Optional Concentrations for the Intercultural Studies Major
Linguistics courses are useful to anyone expecting to learn or work with languages. The linguistics concentration seeks to train students to become global scholar-servants, offering opportunities for global scholarship and service in language development, documentation of “endangered” languages, literacy and service in Bible translation. The program along with the INCL Core prepares the student to work in the multicultural settings where these opportunities abound. Students become familiar with both the sound systems and grammatical structures of language to prepare them for comprehensive language analysis and documentation
The International Development concentration equips students with the critical-analytical skills and contextual knowledge needed to understand and address practical problems of sustainable development anywhere in the world. The concentration is grounded in a Christian worldview and therefore pursues ideas and approaches to development that hold the promise of holistic transformation within communities and institutions, and seeks to correct the injustices associated with poverty, oppression, and inequality.
Join the long Houghton mission’s tradition and partner with the expanding global church in serving Christ in today’s world. Preparation for missions at Houghton matches the diversity of 21st century missions practice. The breadth of liberal arts opens knowledge and skills appropriate for today’s world. From the Intercultural Studies base of Global Issues, Cultural Anthropology, Intercultural Competencies and other core courses the Missions Concentration embraces historical, biblical, theological and practical studies along with field experience. Students have enriched their missions’ preparation with courses and programs including Bible, music, psychology, education, and pre-med as well as courses from the other INCL concentrations. Everything about Houghton – the faculty, the missions’ representatives, the students, the programs and general campus and community ethos point to excellent preparation for missions.
Since 2004, Houghton College has moved into the front-line position among Christian colleges in training students in an Islamic concentration. In addition to introductory Arabic, students can take up to 7-courses, spanning Islam’s sacred texts, engaging the Muslim world, global Islamisation, ME war & terrorism, Folk Islam, Islam in North America and, the history of Islam. Courses are offered by Missionary scholars in residence or similar courses can be taken through study abroad options.
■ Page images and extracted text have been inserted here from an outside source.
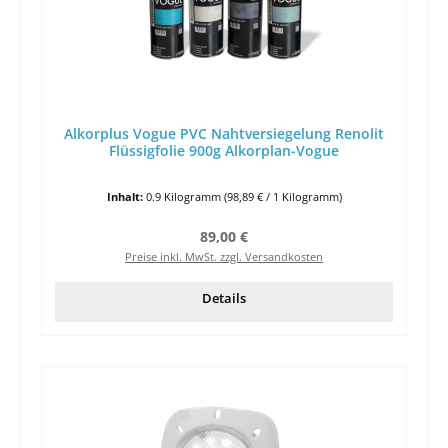
Alkorplus Vogue PVC Nahtversiegelung Renolit
Flüssigfolie 900g Alkorplan-Vogue
Inhalt:
0.9 Kilogramm
(98,89 € / 1 Kilogramm)
Regulärer Preis:
89,00 €
Preise inkl. MwSt. zzgl. Versandkosten
Details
The coursework exposes students to diverse theoretical perspectives, engages them in analyzing real-world problems, blends reading and discussion with experience, including both service-learning and field research. In these ways, the concentration aims to prepare students to work and serve as Christians in urban contexts, whether vocationally or as engaged citizens. The program is holistic and community-focused, works at multiple levels—family, neighborhood, city, metropolitan-area, considers carefully the role of the church, and is interdisciplinary, including theological, sociological, and political dimensions.
Without a doubt, the role of the English language has been transformed in recent years. Its use in international politics and business, in science and technology, and in the media and higher education has earned it special status in over 70 countries worldwide. Nearly a quarter of the world’s population speaks this language, and it is the most widely taught foreign language in the world. Consequently, there is a great demand for competent English teachers in almost every nation in the world, including the United States. A TESOL concentration trains students to serve the international population around the world and within the United States, offering opportunities for cross-cultural service, even in countries that are closed to receiving missionaries. This is a practical key for opening the doors to our 21st century world.
These concentrations allow the student to progress in their fluency of either of these languages. The Intercultural Studies Department recognizes that the work we prepare students for must be done in the language of the people we serve. Learning one of these World languages vital to opening the door to many people in the World as their native language or as a trade language. French is particularly pertinent to development work in Francophone Africa. Spanish is vital for service within all of the Americas.